### PROBLEM REQUIREMENTS
Reproduce the text of each of the following entries verbatim, omitting the images.

▬▬▬

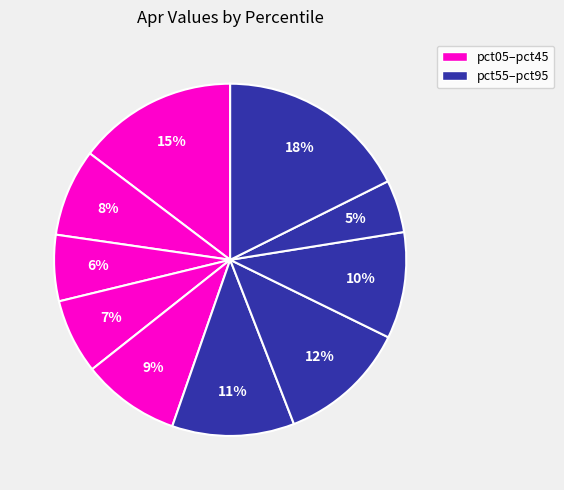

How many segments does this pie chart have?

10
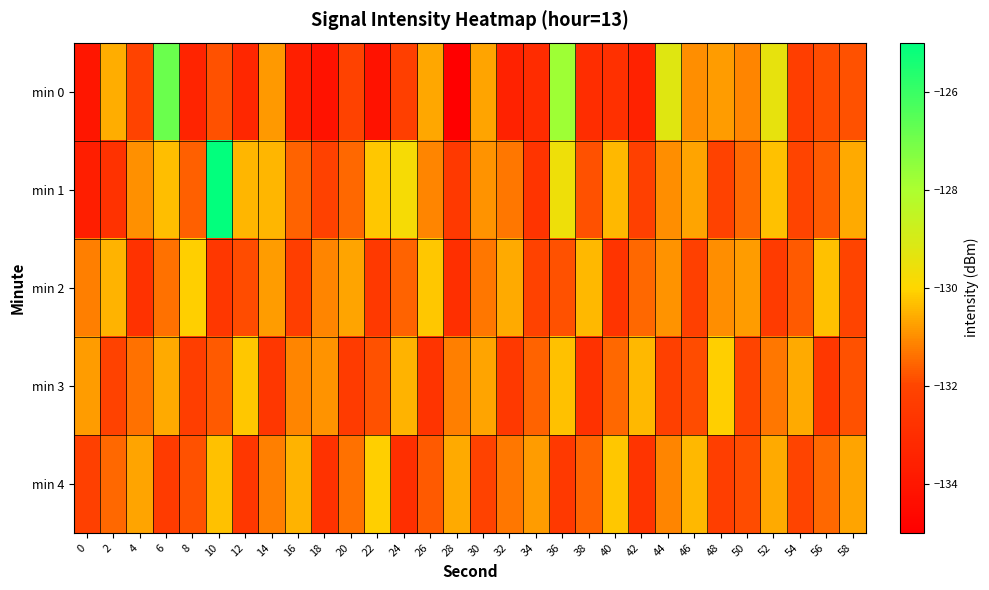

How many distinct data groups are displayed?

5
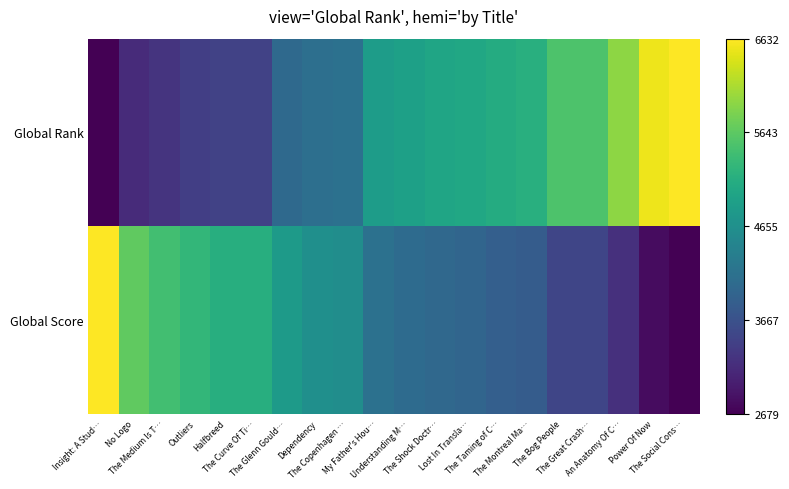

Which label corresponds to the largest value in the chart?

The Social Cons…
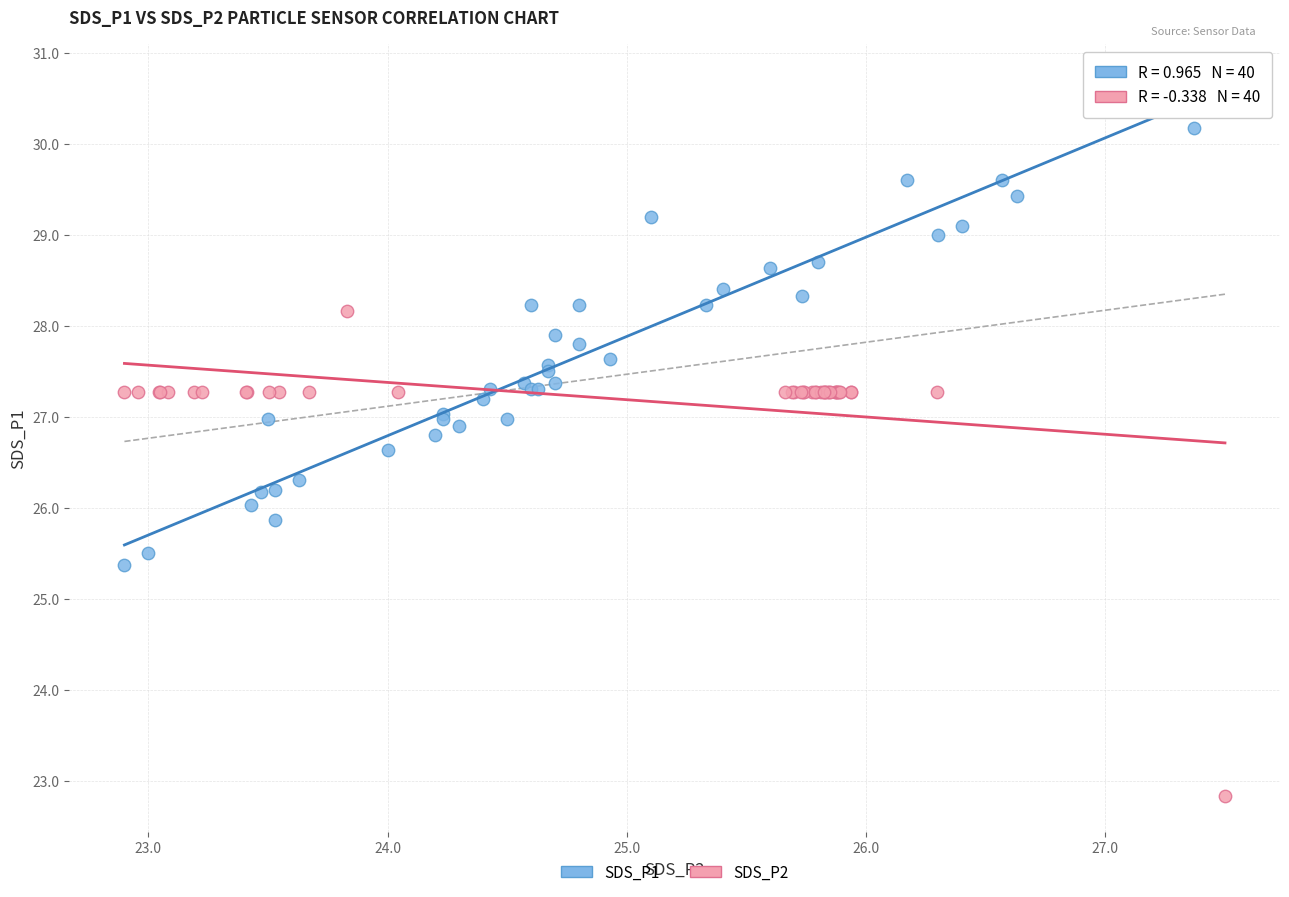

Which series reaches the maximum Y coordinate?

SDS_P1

▬▬▬

### COMPLETED TASK
How many segments does this pie chart have?

10

How many distinct data groups are displayed?

5

Which label corresponds to the largest value in the chart?

The Social Cons…

Which series reaches the maximum Y coordinate?

SDS_P1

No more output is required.